Foi constatada também uma concentração muito elevada de metais
pesados em algumas espécies de zooplâncton, o que é bastante incomum
entre as espécies analisadas. “Um exemplo é um pequeno crustáceo do
zooplâncton, Themisto gaudichaudii, que apresentou concentrações
de cádmio muito superiores às concentrações de diversas espécies de
peixes que, em tese, deveriam ser mais expostos a esse metal pesado”,
disse Cipro.
Segundo ele, as concentrações de metais pesados nos crustáceos que
vivem nas águas da plataforma continental são muito superiores àquelas
dos que vivem nas águas costeiras de Kerguelen.
“O que se verifica ao longo do trabalho é que, em níveis tróficos
mais baixos, cada nicho de invertebrados, moluscos ou crustáceos
apresenta contaminação em quantidades e perfis diferentes”, disse o
pesquisador.
Na sequência do trabalho, Cipro e seus colegas franceses pretendem
verificar quais aves estão mais expostas ao acúmulo de metais pesados.
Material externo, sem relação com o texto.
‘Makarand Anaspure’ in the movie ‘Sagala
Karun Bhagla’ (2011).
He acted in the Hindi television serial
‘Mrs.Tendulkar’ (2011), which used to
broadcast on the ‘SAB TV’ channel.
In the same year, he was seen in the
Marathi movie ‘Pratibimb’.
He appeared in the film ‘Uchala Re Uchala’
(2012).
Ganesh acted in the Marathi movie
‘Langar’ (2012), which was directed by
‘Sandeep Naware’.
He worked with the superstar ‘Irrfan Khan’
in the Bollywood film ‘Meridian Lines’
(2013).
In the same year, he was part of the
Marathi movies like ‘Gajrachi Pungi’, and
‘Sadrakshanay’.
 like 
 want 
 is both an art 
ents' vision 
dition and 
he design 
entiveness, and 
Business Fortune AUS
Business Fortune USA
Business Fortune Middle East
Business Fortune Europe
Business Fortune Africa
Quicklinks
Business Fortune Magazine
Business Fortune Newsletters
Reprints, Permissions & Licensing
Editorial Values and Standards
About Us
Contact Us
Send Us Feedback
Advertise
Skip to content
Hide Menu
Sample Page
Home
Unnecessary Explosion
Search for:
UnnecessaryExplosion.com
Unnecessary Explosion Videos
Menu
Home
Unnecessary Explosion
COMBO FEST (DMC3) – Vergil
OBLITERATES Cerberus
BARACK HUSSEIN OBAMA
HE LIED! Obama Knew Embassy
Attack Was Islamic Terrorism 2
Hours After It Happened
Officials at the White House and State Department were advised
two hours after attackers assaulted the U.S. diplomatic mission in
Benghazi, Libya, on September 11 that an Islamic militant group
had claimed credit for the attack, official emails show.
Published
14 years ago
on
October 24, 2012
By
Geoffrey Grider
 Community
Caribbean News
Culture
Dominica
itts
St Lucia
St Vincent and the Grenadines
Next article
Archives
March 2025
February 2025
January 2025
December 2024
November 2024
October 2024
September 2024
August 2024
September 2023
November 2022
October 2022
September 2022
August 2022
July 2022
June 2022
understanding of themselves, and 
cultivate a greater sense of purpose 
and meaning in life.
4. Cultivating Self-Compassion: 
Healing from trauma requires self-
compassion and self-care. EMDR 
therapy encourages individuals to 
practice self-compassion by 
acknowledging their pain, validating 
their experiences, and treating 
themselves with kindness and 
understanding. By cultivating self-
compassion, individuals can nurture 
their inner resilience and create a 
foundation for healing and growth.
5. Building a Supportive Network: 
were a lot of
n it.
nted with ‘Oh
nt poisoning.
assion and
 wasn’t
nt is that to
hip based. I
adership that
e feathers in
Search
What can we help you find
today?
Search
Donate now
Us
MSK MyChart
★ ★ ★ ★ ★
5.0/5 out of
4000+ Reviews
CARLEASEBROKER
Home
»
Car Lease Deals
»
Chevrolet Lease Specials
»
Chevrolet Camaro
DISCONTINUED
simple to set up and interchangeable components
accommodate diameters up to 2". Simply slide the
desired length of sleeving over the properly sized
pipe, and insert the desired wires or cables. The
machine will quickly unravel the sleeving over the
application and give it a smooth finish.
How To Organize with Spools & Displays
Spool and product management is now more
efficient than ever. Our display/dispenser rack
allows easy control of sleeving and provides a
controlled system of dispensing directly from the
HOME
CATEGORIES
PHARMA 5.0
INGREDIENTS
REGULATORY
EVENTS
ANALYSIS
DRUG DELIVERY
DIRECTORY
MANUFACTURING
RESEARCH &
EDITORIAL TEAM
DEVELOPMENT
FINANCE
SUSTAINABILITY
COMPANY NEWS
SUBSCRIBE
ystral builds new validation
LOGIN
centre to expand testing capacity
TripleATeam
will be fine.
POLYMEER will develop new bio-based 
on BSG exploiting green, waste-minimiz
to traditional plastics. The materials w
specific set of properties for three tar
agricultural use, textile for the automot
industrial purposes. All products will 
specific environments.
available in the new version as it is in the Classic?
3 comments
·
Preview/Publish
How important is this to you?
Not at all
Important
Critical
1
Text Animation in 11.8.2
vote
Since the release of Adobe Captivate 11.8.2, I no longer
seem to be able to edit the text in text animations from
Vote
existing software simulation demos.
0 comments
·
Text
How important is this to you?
“Os resultados deverão ser publicados em breve, com análises de 26
espécies de aves marinhas”, disse.
O artigo Trace elements in invertebrates and fish from Kerguelen waters, southern Indian Ocean, de Caio V. Z. Cipro, Y. Cherel, P. Bocher, F. Caurant, P. Miramand e P. Bustamante, está publicado no periódico Polar Biology, neste link.